Not me. spell#7 and Zai Kuning’s piece reminded me of the beauty of listening to a story and the pleasures you derive from it. (If you’re planning to catch the Singapore Arts Fest’s Gatz, the seven-hour reading of The Great Gatsby, this is your dry run!)
If National Language Class (spell#7’s first Mia Tee piece in what I hope to be a trilogy. The Chua Mia Teelogy? Heh.) turned the blackbox into a classroom, Epic Poem of Malaya harkens back to the days of village storytelling. When storytelling relied as much on the storyteller’s prowess as it did on the listener’s imagination and willingness to patiently help create that story in his mind. When it’s not so much getting about “and then” and “what’s next” but the relishing of moments.
And like in National Language Class we were part of this one too even as Kaylene Tan technically took on the roles of the 14 characters in the painting “listening” to this fictional “Epic” (that in the play becomes the personal story of one orang laut living in the fringes) being recited/re-enacted/acted out onstage in various levels of exaggeration or awkwardness by Tony Yeow, Janice Koh, Siti Khalijah and K Rajagopal.
If back in the day, storytellers played a multitude of characters, this one does the opposite by having four actors playing the same character in four different ways. It can be disorienting at times, but I found it engaging.

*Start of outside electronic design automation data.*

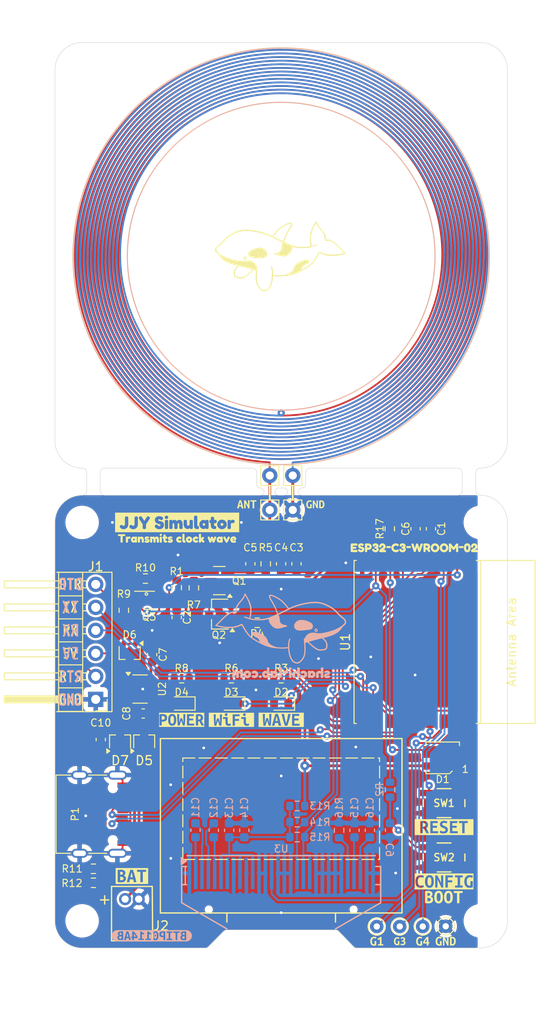
<source format=kicad_pcb>
(kicad_pcb
	(version 20240108)
	(generator "pcbnew")
	(generator_version "8.0")
	(general
		(thickness 1.6)
		(legacy_teardrops no)
	)
	(paper "A4")
	(layers
		(0 "F.Cu" signal)
		(31 "B.Cu" signal)
		(32 "B.Adhes" user "B.Adhesive")
		(33 "F.Adhes" user "F.Adhesive")
		(34 "B.Paste" user)
		(35 "F.Paste" user)
		(36 "B.SilkS" user "B.Silkscreen")
		(37 "F.SilkS" user "F.Silkscreen")
		(38 "B.Mask" user)
		(39 "F.Mask" user)
		(40 "Dwgs.User" user "User.Drawings")
		(41 "Cmts.User" user "User.Comments")
		(42 "Eco1.User" user "User.Eco1")
		(43 "Eco2.User" user "User.Eco2")
		(44 "Edge.Cuts" user)
		(45 "Margin" user)
		(46 "B.CrtYd" user "B.Courtyard")
		(47 "F.CrtYd" user "F.Courtyard")
		(48 "B.Fab" user)
		(49 "F.Fab" user)
		(50 "User.1" user)
		(51 "User.2" user)
		(52 "User.3" user)
		(53 "User.4" user)
		(54 "User.5" user)
		(55 "User.6" user)
		(56 "User.7" user)
		(57 "User.8" user)
		(58 "User.9" user)
	)
	(setup
		(pad_to_mask_clearance 0)
		(allow_soldermask_bridges_in_footprints no)
		(grid_origin 100 100)
		(pcbplotparams
			(layerselection 0x00010fc_ffffffff)
			(plot_on_all_layers_selection 0x0000000_00000000)
			(disableapertmacros no)
			(usegerberextensions yes)
			(usegerberattributes no)
			(usegerberadvancedattributes no)
			(creategerberjobfile no)
			(dashed_line_dash_ratio 12.000000)
			(dashed_line_gap_ratio 3.000000)
			(svgprecision 4)
			(plotframeref no)
			(viasonmask no)
			(mode 1)
			(useauxorigin no)
			(hpglpennumber 1)
			(hpglpenspeed 20)
			(hpglpendiameter 15.000000)
			(pdf_front_fp_property_popups yes)
			(pdf_back_fp_property_popups yes)
			(dxfpolygonmode yes)
			(dxfimperialunits yes)
			(dxfusepcbnewfont yes)
			(psnegative no)
			(psa4output no)
			(plotreference yes)
			(plotvalue yes)
			(plotfptext yes)
			(plotinvisibletext no)
			(sketchpadsonfab no)
			(subtractmaskfromsilk yes)
			(outputformat 1)
			(mirror no)
			(drillshape 0)
			(scaleselection 1)
			(outputdirectory "PLOT")
		)
	)
	(net 0 "")
	(net 1 "GND")
	(net 2 "/VUSB")
	(net 3 "EN")
	(net 4 "+3V3")
	(net 5 "Net-(Q1-S)")
	(net 6 "Net-(U3-C2N)")
	(net 7 "Net-(U3-C2P)")
	(net 8 "unconnected-(P1-SBU2-PadB8)")
	(net 9 "Net-(U3-C1N)")
	(net 10 "Net-(P1-CC2)")
	(net 11 "Net-(P1-CC1)")
	(net 12 "unconnected-(P1-SBU1-PadA8)")
	(net 13 "Net-(U3-C1P)")
	(net 14 "Net-(U3-BS1)")
	(net 15 "Net-(U3-VCOMH)")
	(net 16 "VIN")
	(net 17 "Net-(U2-BP)")
	(net 18 "TX")
	(net 19 "SCL")
	(net 20 "SDA")
	(net 21 "RX")
	(net 22 "Net-(U3-VCC)")
	(net 23 "Net-(D4-A)")
	(net 24 "unconnected-(D1-DOUT-Pad1)")
	(net 25 "/5V")
	(net 26 "Net-(Q2-B)")
	(net 27 "Net-(D2-A)")
	(net 28 "DTR")
	(net 29 "GPIO0")
	(net 30 "/ANT")
	(net 31 "/BAT")
	(net 32 "Net-(Q1-G)")
	(net 33 "Net-(Q3B-B2)")
	(net 34 "Net-(Q3A-B1)")
	(net 35 "Net-(U3-IREF)")
	(net 36 "GPIO2")
	(net 37 "GPIO3")
	(net 38 "GPIO4")
	(net 39 "unconnected-(SW1-Pad2)")
	(net 40 "unconnected-(SW2-Pad2)")
	(net 41 "Net-(D3-A)")
	(net 42 "/RF_OUT")
	(net 43 "unconnected-(U3-NC-Pad7)")
	(net 44 "GPIO9")
	(net 45 "GPIO8")
	(net 46 "GPIO10")
	(net 47 "GPIO5")
	(net 48 "USB_DM")
	(net 49 "USB_DP")
	(net 50 "GPIO1")
	(net 51 "Net-(C9-Pad2)")
	(net 52 "RTS")
	(footprint "kibuzzard-665B3587" (layer "F.Cu") (at 143 136.65))
	(footprint "kibuzzard-665BB8A3" (layer "F.Cu") (at 101.7 114.9))
	(footprint "Resistor_SMD:R_0603_1608Metric" (layer "F.Cu") (at 122.35 114.08))
	(footprint "kibuzzard-669B6BC9" (layer "F.Cu") (at 114 124.8))
	(footprint "Resistor_SMD:R_0603_1608Metric" (layer "F.Cu") (at 115.35 110.225 -90))
	(footprint "kibuzzard-669B4532" (layer "F.Cu") (at 135.56 149.25))
	(footprint "LED_SMD:LED_0603_1608Metric" (layer "F.Cu") (at 125 123 180))
	(footprint "Resistor_SMD:R_0603_1608Metric" (layer "F.Cu") (at 123.29 107.57 -90))
	(footprint "Resistor_SMD:R_0603_1608Metric" (layer "F.Cu") (at 104.25 142.8 180))
	(footprint "kibuzzard-669B16B9" (layer "F.Cu") (at 142.97 144.38))
	(footprint "MY_LIB:UG-2864-DISP" (layer "F.Cu") (at 125 134.62))
	(footprint "Package_TO_SOT_SMD:SOT-23-5" (layer "F.Cu") (at 109.4 121.4))
	(footprint "Capacitor_SMD:C_0603_1608Metric" (layer "F.Cu") (at 124.99 107.57 -90))
	(footprint "kibuzzard-6646C6AC" (layer "F.Cu") (at 121.19 101))
	(footprint "Resistor_SMD:R_0603_1608Metric" (layer "F.Cu") (at 125 120.2 180))
	(footprint "kibuzzard-669B6D24" (layer "F.Cu") (at 125 124.8))
	(footprint "kibuzzard-665BB8B1" (layer "F.Cu") (at 101.7 109.8))
	(footprint "Package_TO_SOT_SMD:SOT-323_SC-70" (layer "F.Cu") (at 109.86 127.2 90))
	(footprint "Capacitor_SMD:C_0603_1608Metric" (layer "F.Cu") (at 121.59 107.57 90))
	(footprint "kibuzzard-6649687C" (layer "F.Cu") (at 113.5 104.75))
	(footprint "LED_SMD:LED_0603_1608Metric" (layer "F.Cu") (at 119.5 123 180))
	(footprint "MY_LIB:Jumper-2_TH_3.81mm" (layer "F.Cu") (at 123.74 99.72 90))
	(footprint "Package_TO_SOT_SMD:SOT-323_SC-70" (layer "F.Cu") (at 108.25 117.4 -90))
	(footprint "TestPoint:TestPoint_THTPad_D1.5mm_Drill0.7mm" (layer "F.Cu") (at 135.56 147.625))
	(footprint "TestPoint:TestPoint_THTPad_D1.5mm_Drill0.7mm" (layer "F.Cu") (at 138.1 147.625))
	(footprint "Package_TO_SOT_SMD:SOT-23" (layer "F.Cu") (at 118.1625 109.425 180))
	(footprint "Resistor_SMD:R_0603_1608Metric" (layer "F.Cu") (at 104.25 141.25 180))
	(footprint "kibuzzard-665B35C9" (layer "F.Cu") (at 108.5 142.05))
	(footprint "Package_TO_SOT_SMD:SC-59" (layer "F.Cu") (at 118.25 113.125 180))
	(footprint "MY_LIB:HOLE-3M_55" (layer "F.Cu") (at 103 147 90))
	(footprint "kibuzzard-665BB8AA" (layer "F.Cu") (at 101.7 112.35))
	(footprint "Resistor_SMD:R_0603_1608Metric" (layer "F.Cu") (at 113.45 110.2 -90))
	(footprint (layer "F.Cu") (at 103 53 90))
	(footprint "Resistor_SMD:R_0603_1608Metric" (layer "F.Cu") (at 137 103.7 90))
	(footprint "kibuzzard-66603A24" (layer "F.Cu") (at 139.7 105.8))
	(footprint "MY_LIB:JST_ZH_S2B-ZR_02x1.5mm_Angled"
		(layer "F.Cu")
		(uuid "7f32941d-fab9-4172-b989-791b2072a2d4")
		(at 108.5 144.6)
		(property "Reference" "J2"
			(at 3.225 2.95 0)
			(layer "F.SilkS")
			(uuid "0428f3e4-3132-49cc-98fd-10399e6b50f1")
			(effects
				(font
					(size 1 1)
					(thickness 0.15)
				)
			)
		)
		(property "Value" "BAT"
			(at 0 5.4 0)
			(layer "F.Fab")
			(uuid "9def06f5-3490-4830-a01e-61a8e7ae194d")
			(effects
				(font
					(size 1 1)
					(thickness 0.15)
				)
			)
		)
		(property "Footprint" "MY_LIB:JST_ZH_S2B-ZR_02x1.5mm_Angled"
			(at 0 0 0)
			(unlocked yes)
			(layer "F.Fab")
			(hide yes)
			(uuid "f301ebf5-af44-40af-8b44-4d72bdf63d02")
			(effects
				(font
					(size 1.27 1.27)
					(thickness 0.15)
				)
			)
		)
		(property "
... [804062 chars truncated]
</source>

And then there’s Zai Kuning.
The Riau Archipelago/Orang Laut story that directors Paul Rae and Kaylene had effectively slapped unto Mia Tee’s beautiful but essentially one-sided (ideogically/racially) painting (it’s a picnic scene by what we assume to be Maoist-leaning Chinese progressive students and workers in the 1950s) was his. And his presence – as musician, singer, and the occasional times he butts in with a mumble or two – added to the play’s tension.
His notorious unpredictability (“OMG, was he really supposed to be hitting the cymbals that loudly?!”) worked as a nice counterpoint to spell#7’s deliberately meticulous, understated manner of staging plays as if they were arranging chess pieces.
There are productions that can deeply move or entertain you. There are also those that give you a headache (in a good way) during and after the show.
Epic Poem of Malaya has bits and pieces of all these (like I said, three goosebumps).
But more importantly, it’s one of those shows that, after having stepped out, made me feel like the world seemed a bit bigger.
(If you’re up for it, there are still two shows tonight and tomorrow night, 8pm, at the Esplanade Theatre Studio.)